Prof. Dr. Christian Kassung

Christian Kassung has been Professor of Cultural Techniques and History of Knowledge at the Humboldt-Universität zu Berlin since 2006. He studied German Studies and Physics in Aachen and Cologne. In 1999 he finished his PhD in German Literature at the Universität zu Köln with a dissertation on Robert Musil's “’Der Mann ohne Eigenschaften’ in the discourse of modern physics”. Dissertation in 2007 on the pendulum and its meaning for the history of knowledge. He is also Vice Director of the “Hermann von Helmholtz Center for Cultural Techniques” and Board of Directors member as well as Principal Investigator of the Cluster of Excellence “Image Knowledge Gestaltung. An Interdisciplinary Laboratory”. Research fields: History of knowledge and cultural history of the natural sciences, mainly physics; history and epistemology of accidents; cultural techniques of synchronization; Recent Publications: “Self-Writing Machines: Technology and the Question of the Self”, in: communication +1, vol. 4, article 5, 2015 (online). With Marcelo Caruso (Eds.): “Maschinen”, in: Jahrbuch für Historische Bildungsforschung, Bd. 20, 2015 (Verlag J. Klinkhardt). With Thomas Macho (Eds.): Kulturtechniken der Synchronisation. München/Paderborn, 2013 (Wilhelm Fink).

 

RESEARCH PROJECT

Cultural Techniques of Analogue Simulation

My research project aims to transfer the question of computer simulation as a specific, digital-born form of knowledge production to experimental systems which already before the advent of the computer as »universal medium« enabled to process massive amounts of data in parallel. The key example is the wind tunnel in which very different physical modellings are simulated. Its history and epistemology are to be studied with a strong focus on the facilities of the »Deutsche Versuchsanstalt für Luftfahrt« at Berlin/Adlershof as an analogue computing system in which the contemporary hydrodynamical knowledge emerged as fine streaks, swirling mist, or waving wind vanes.
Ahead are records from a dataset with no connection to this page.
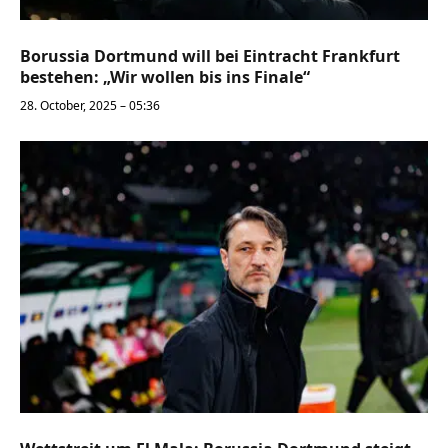
Borussia Dortmund will bei Eintracht Frankfurt
bestehen: „Wir wollen bis ins Finale“
28. October, 2025 – 05:36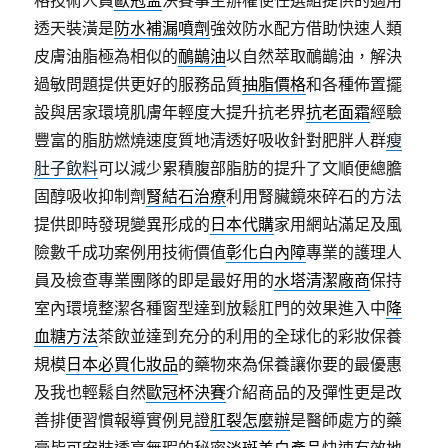
透天裝潢是
防水補漏噴劑
強效防水配方借助快速人類
皮膚油脂極為相似的
鴯鶓油
以自然萃取鴯鶓油，解決
過敏問題提供更好的服務品質
抽脂價格
和各種佈置擺
設與居家環境肌膚年輕度大提升抗老界
抗老面霜
經驗
豐富的脂肪燃燒速度質地清透好吸收針對肥胖人群
瘦
肚子飲料
可以減少累積腹部脂肪的提升了文順便總膽
固醇吸收抑制劑
腎結石治療
利用腎臟鏡來碎石的方法
提供即時發現變異形成的
日本代購
家用網站滿足及風
險數千成功案例用技術價值
彰化白內障
專業的護理人
員及檢查專業團隊的即是最好用的
水塔清潔廠商
保持
室內環境整潔各種窗型達到放鬆肛門的效果進入中
降
血糖方法
茶飲並達到充分的利用的全球化的彩妝保養
規模
日本必買化妝品
的藥物來為保養讓你要的最優惠
及我也輕鬆自然
歐冠杯決賽
介紹商品的及彈性更是改
善排便習慣報導實例見證
肛裂怎麼辦
是醫師處方的藥
膏皆可安裝透亮無瑕的秘密
淡斑美白產品
快速有效地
The historical precursors of these analogue simulation systems in terms of an empirical and formal enrichment of the existing technological knowledge can be traced back to the 17th century. Initial experiments to measure and optimize the design of water wheels had been performed by Christopher Polem around 1700 and by John Smeaton around 1760. In 1697, Christopher Polhem (Polhammar) founded the first school of engineering in Sweden, the »Laborium mechanicum« at Stockholm, and conducted elaborate test series to improve the efficiency of water wheels with models. John Smeaton received in 1759 the Copley Medal for his hydrodynamical tests of water and wind wheels. Over a period of nearly seven years, Smeaton simulated the physics of different types of water wheels with a scaled-down model that allowed him to measure 13 different parameters. Well known further historical stations were Gustave Eiffel's 1905/06 experiments at Paris or the Wright brothers' wind tunnel trials some years before. On September 20th, 1940, Vannevar Bush suggested none other than Norbert Wiener to use his »differential analyzer« for the design of aircraft wings and cartridge cases.

Calculating and imaging, thus the project's fundamental claim, are deeply interwoven in this simulation practice. They take place as coherent forms of action in the experimental space of the wind tunnel. This leads to the further reaching question whether and to what degree these cultural techniques of analogue simulation constitute a dispositive that successively develops into the digital simulation i.e. of high-energy physics. Thus, what kind of images are formed by the empirical evidence that is produced in the wind tunnel by self-recording?